I definietly am not an expert, but I believe the PR-algorithm is heavily based on a 32-bit-hardware architecture. As far as I know, PR is calculated by approximation thru about 100 iterations over the 4.29 billion cross 4.29 billion matrix, which means a huge number of calculations.
Note how much Larry Page and Sergey Brin emphasize the factor of speed in their original paper, and I do not think this only concerns request-traffic on the net.
Below this figure you might work with a "long" index variable on the matrix. Beneath it you need at least a "double." Nor am I an expert on c++ or processor-technology, but I suggest the difference implies much more than just doubling calculation time. It seems to require a complete restructuring of the algorithm, and it might well be the case that it is even impossible to find a solution for this problem at current state of technology.
I have put quite a lot of effort in improving my websites PR in the past three months so please, please falsify my theory.
[edited by: ciml at 10:40 pm (utc) on Oct. 7, 2004]
|The sandbox/google lag/whatever is a ranking, not an indexing issue. It is absolutely critical to understand that. |
Yes, to say anything else would be to discuss a different phenomena
>>The sandbox/google lag/whatever is a ranking, not an indexing issue. It is absolutely critical to understand that.
>>Yes, to say anything else would be to discuss a different phenomena
They are absolutely, positively in the index, just like any other pages. And they're cached just like any others.
|This is G o o g l e's text-only cache of [example.com...] as retrieved on Sep 9, 2004 12:29:04 GMT. |
G o o g l e's cache is the snapshot that we took of the page as we crawled the web.
The page may have changed since that time. Click here for the current page without highlighting.
Click here for the full cached page with images included.
The pages get updated (verified by changing "last updated" on the pages), and in fact as new pages are added to the sites they're indexed as well. One has had a fresh date for the homepage. One is even showing up in the backlinks for another site. They just won't rank for anything.
|It just means you're not able to compete with all the other sites that are better SEOed! |
That would be odd, considering that it is my old sites currently ranking. Maybe I am growing old and out of touch and cannot even compete with my "younger self" :)
A blind man could see that newer sites are being treated differently than older ones and a 3 year old can get a new site INDEXED.
>>The sandbox/google lag/whatever is a ranking, not an indexing issue. It is absolutely critical to understand that.

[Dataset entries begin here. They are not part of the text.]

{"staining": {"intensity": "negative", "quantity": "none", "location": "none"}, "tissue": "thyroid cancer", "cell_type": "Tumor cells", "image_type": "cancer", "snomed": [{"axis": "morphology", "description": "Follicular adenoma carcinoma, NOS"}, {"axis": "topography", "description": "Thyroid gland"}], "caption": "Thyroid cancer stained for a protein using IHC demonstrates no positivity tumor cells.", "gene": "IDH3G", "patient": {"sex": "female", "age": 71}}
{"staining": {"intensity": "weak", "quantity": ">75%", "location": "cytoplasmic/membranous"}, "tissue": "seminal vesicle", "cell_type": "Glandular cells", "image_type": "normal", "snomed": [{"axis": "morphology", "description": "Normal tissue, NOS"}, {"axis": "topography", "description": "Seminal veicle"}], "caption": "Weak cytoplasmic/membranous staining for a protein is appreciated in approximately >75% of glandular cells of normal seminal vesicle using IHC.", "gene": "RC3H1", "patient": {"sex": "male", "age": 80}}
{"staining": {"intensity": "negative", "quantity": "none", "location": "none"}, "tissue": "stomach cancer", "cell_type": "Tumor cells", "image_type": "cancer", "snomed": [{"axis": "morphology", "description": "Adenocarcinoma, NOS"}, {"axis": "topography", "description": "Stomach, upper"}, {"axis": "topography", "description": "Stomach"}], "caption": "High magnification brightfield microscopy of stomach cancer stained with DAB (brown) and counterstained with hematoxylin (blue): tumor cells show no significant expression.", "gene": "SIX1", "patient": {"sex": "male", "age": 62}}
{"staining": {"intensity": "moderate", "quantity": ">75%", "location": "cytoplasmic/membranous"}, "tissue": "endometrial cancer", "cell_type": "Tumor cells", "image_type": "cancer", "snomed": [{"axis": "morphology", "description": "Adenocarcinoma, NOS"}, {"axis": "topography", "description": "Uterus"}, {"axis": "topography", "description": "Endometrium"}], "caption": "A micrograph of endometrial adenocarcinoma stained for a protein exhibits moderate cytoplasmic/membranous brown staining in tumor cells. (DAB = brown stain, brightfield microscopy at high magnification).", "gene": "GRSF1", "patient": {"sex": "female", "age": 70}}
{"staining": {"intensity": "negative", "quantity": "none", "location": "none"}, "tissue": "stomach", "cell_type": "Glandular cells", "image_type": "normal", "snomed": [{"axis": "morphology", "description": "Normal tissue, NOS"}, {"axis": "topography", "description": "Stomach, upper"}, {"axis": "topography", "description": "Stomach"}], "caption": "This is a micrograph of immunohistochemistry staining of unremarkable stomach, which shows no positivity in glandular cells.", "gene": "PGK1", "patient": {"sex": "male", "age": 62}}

>Yes, to say anything else would be to discuss a different phenomena
Depends on the intended semantics of 'indexing'. It's certainly not a spidering problem as they have spidered many pages which are not in the index/ searchable database. But if there is a limitation on the number of pages in the index and old pages must be kicked out before new ones can enter, then that could be called an 'indexing' issue since the issue is caused by limitations in the size of the index/ searchable database.
Also as I understand it, although related the sandbox and google lag are not the same thing. The sandbox affects pages already in the index, seemingly penalising some of them. The lag is a time period delaying the acceptance of pages not yet in the index.
|Also as I understand it, although related the sandbox and google lag are not the same thing. The sandbox affects pages already in the index, seemingly penalising some of them. The lag is a time period delaying the acceptance of pages not yet in the index |
They are the same thing. Someone at WebmasterWorld doesn't like the term sandbox so called it google lag.
I don't believe there is a delay in getting pages indexed. The delay is in getting pages ranked.